» **Instruction**
Wherever the line with "[46,487,165,500] Create sub" sits in the listing below, transcribe from it up to and including the line with "[109,719,157,733] classes, ->", exactly, and leave the remaining lines out.

» **Records shown**
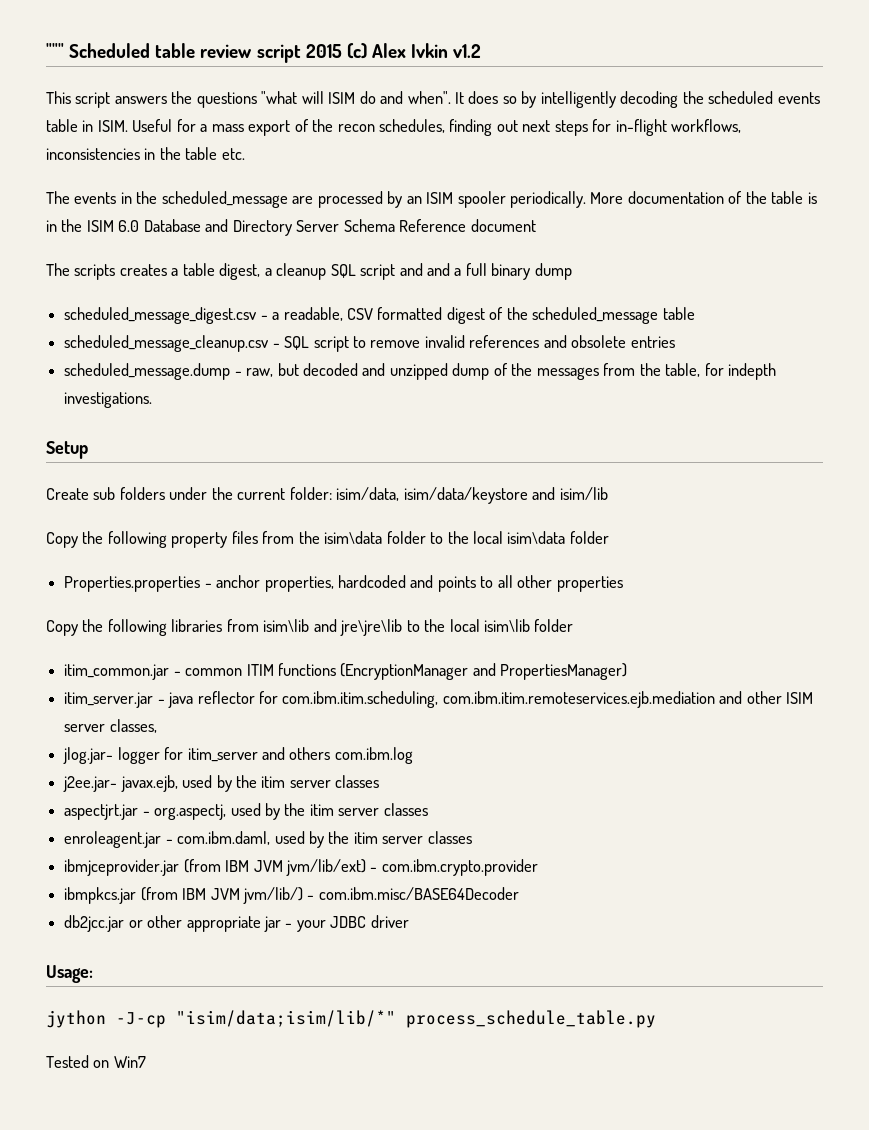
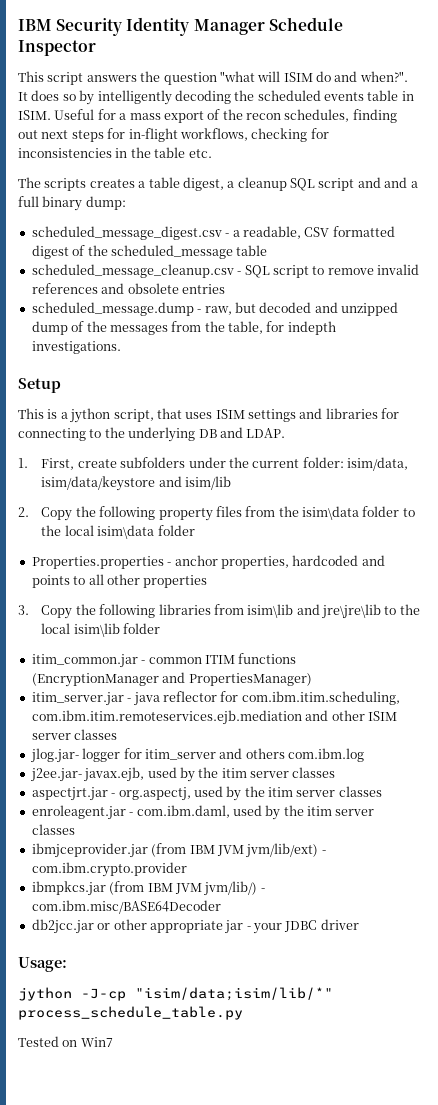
[46,43,482,63] """ Scheduled table review script 2015 (c) Alex Ivkin v1.2 -> [18,17,343,36] [18,40,96,56] IBM Security Identity Manager Schedule Inspector
[196,92,257,108] questions -> [163,72,217,85] question
[407,91,451,104] when". -> [359,71,408,82] when?".
(742, 126) none -> [251,128,329,142] checking for
[46,191,817,208] [46,219,536,236] // The events in the scheduled_message are processed by an ISIM spooler periodically. More documentation of the table is in the ISIM 6.0 Database and Directory Server Schema Reference document -> (212, 153) none
[534,263,572,280] dump -> [85,196,126,210] dump:
[46,487,165,500] Create sub folders -> [18,408,400,423] [18,427,286,442] [18,457,186,470] This is a jython script, that uses ISIM settings and libraries for connecting to the underlying DB and LDAP. // 1. First, create subfolders
(608, 493) none -> [18,507,29,517] 2.
(623, 584) none -> [18,605,29,615] 3.
[109,719,157,733] classes, -> [74,729,118,740] classes

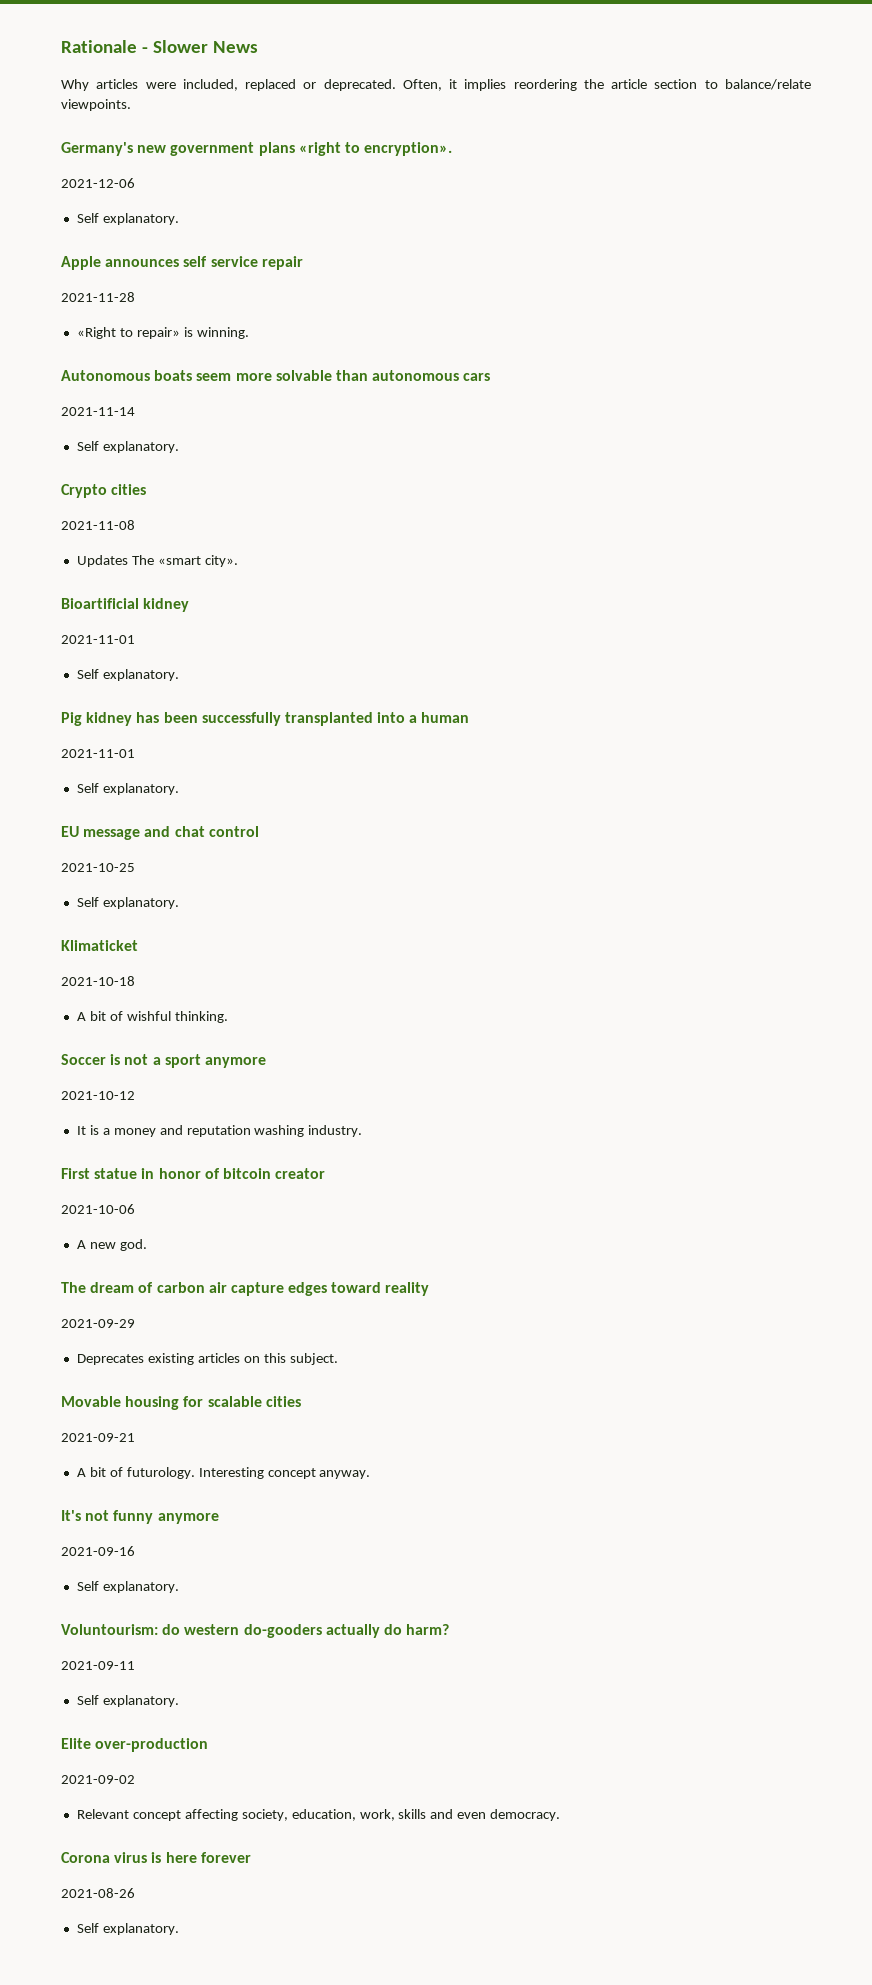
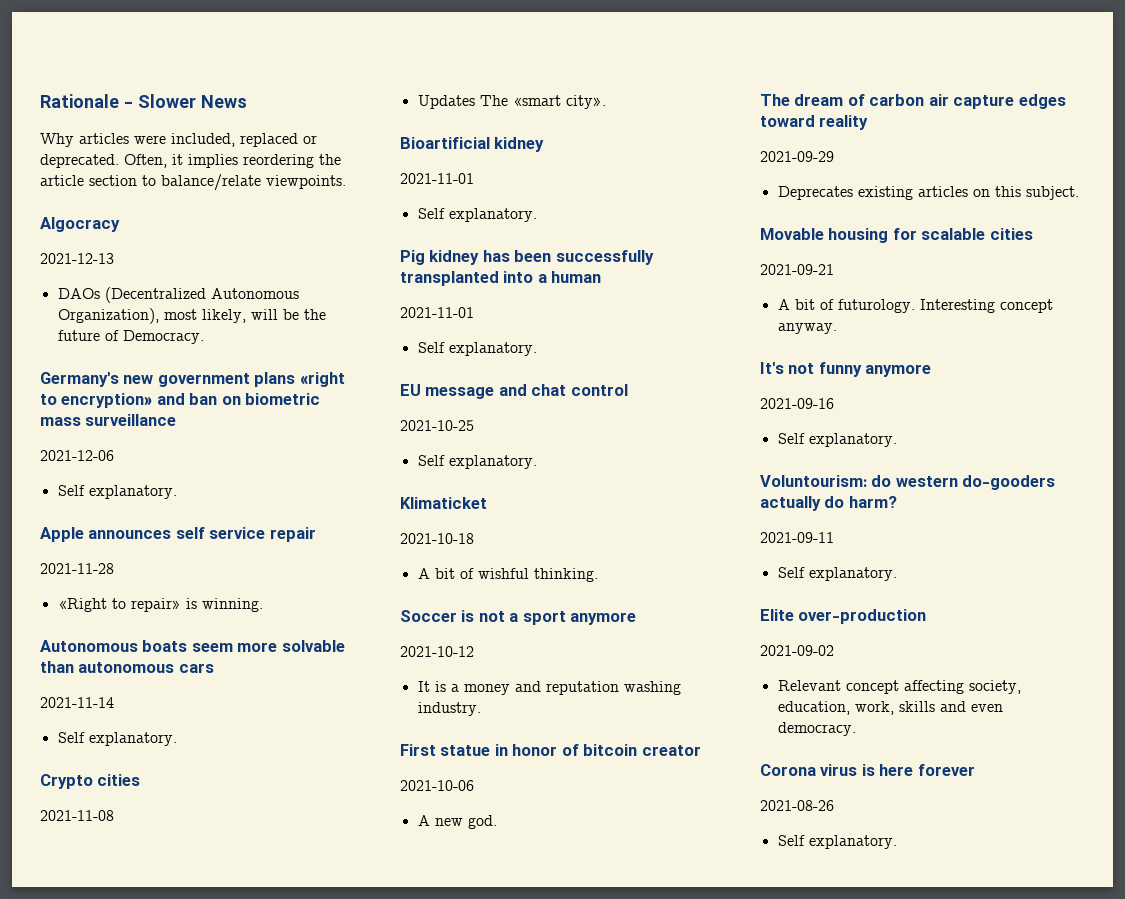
(131, 105) none -> [40,217,120,232] [40,253,114,264] [57,287,299,303] [57,308,326,324] [57,330,204,344] // Algocracy // 2021-12-13 // DAOs (Decentralized Autonomous Organization), most likely, will be the future of Democracy.
[364,142,453,156] encryption». -> [61,393,321,408] [40,414,177,426] encryption» and ban on biometric mass surveillance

» **Solution for this task**
[46,487,165,500] Create sub folders -> [18,408,400,423] [18,427,286,442] [18,457,186,470] This is a jython script, that uses ISIM settings and libraries for connecting to the underlying DB and LDAP. // 1. First, create subfolders
(608, 493) none -> [18,507,29,517] 2.
(623, 584) none -> [18,605,29,615] 3.
[109,719,157,733] classes, -> [74,729,118,740] classes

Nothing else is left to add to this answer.